# 03 popo 500HO wont start



## cookiexd40 (May 5, 2009)

turn key on: check, bike has power: check, in neutral: check, push up on start button:check, bike starts: not check. it just clicks once. no turnin over nothin just push up and "click". nothin. WTF is goin on?!?!:thinking:


----------



## cookiexd40 (May 5, 2009)

mmk update....the little cylanoid lookin device sittin next to the battery has a pos from the battery to the cylanoid...a pos runnin to i think the starter...a small red pos runnin to a black seald pouch (whatever that is lol) the cylanoid is whats clickin when i push the start button but im guessin there is no power goin to the bike from that cylanoid thing...sound like the problem?...a little help from someone who knows what the are talkin bout would be great hahaha


----------



## bayou_boy_22 (Mar 13, 2009)

Might be a stupid question but is your battery fully charged. i know you said that you had power but if the battery is low it can cause alot of other problems.


----------



## cookiexd40 (May 5, 2009)

i figured it would be...i rode it..shut it off and tried to start it about 10 minutes later and nothin


----------



## MUDDIE49 (Aug 30, 2009)

*Check voltage at your starter.....*

Cookie...sounds like the starter is'nt engaging...check the cable going into the starter with a volt meter and see if your getting voltage....also make sure your battery is up...even in this warm weather a battery can let loose..MUDDIE49:nutkick:


----------



## cookiexd40 (May 5, 2009)

ok well i got to thinkin bout my mechanic days and remembered the whole starter not engaging thing on trucks and cars and hittin it with a wrech or somethin and it'll finally turn...sooo i tried it on my bike..and it kinna half a$$ tries to start..seems like its not gettin power or the brushes are losing conectivity soo i dunno...gonna try some other things before i tear into it...


----------



## MUDDIE49 (Aug 30, 2009)

• Given data
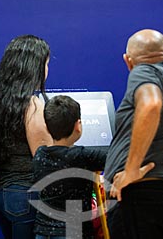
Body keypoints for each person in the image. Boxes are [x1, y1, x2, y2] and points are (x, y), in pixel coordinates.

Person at [105, 29, 163, 239]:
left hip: (142, 198)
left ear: (128, 61)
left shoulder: (144, 71)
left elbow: (151, 104)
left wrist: (131, 170)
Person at [0, 35, 53, 239]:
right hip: (26, 195)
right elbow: (45, 157)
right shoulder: (33, 105)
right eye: (46, 64)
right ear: (35, 66)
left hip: (2, 193)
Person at [32, 95, 109, 239]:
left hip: (43, 231)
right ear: (78, 125)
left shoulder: (40, 155)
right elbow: (115, 156)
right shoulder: (81, 156)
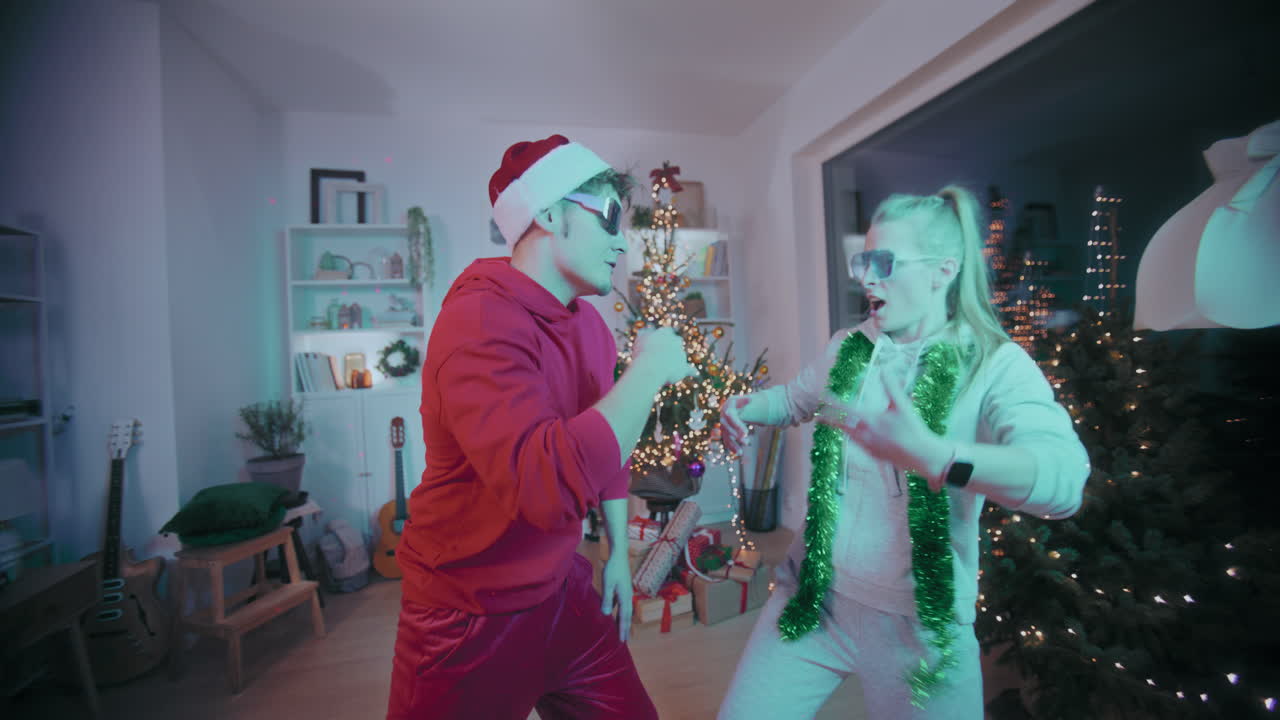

• Problem description
Pick up the forum thread about the 03 500HO that won't start from where it stops.

• Result for this exercise
*Check voltage in battery and Starter cable.....*

Cookie...if you check the voltage and your getting 12 volts into the starter...and it's not turning over...its the starter or you sieze the engine.....:joke:but no check your voltage,and i'm thinking you should be getting 11 to 12 volts to turn the starter and make sure your battery is up....if not it won't give u the voltage you need to turn it over....CHECK BATTERY VOLTAGE, if needed charge up.....then check your starter wire for voltage.....MUDDIE49


----------



## cookiexd40 (May 5, 2009)

im gettin 11.8 volts to the starter when the starter button engaged...12.2 volts at the battery


----------



## cookiexd40 (May 5, 2009)

im thinkin the brushes might have lost the connectivity from gettin wet maybe...thinkin bout pullin it off and cleanin it up


----------



## MUDDIE49 (Aug 30, 2009)

Yea bud sounds like a starter problem.....MUDDIE


----------



## Sutherngriz (Sep 25, 2009)

hurry up and get it fixed so we can ride haha my first post on this forum and i put it on ur thread.....u r lucky


----------



## cookiexd40 (May 5, 2009)

put a brand new starter and drive gear...back to runnin like a champ


----------



## MUDDIE49 (Aug 30, 2009)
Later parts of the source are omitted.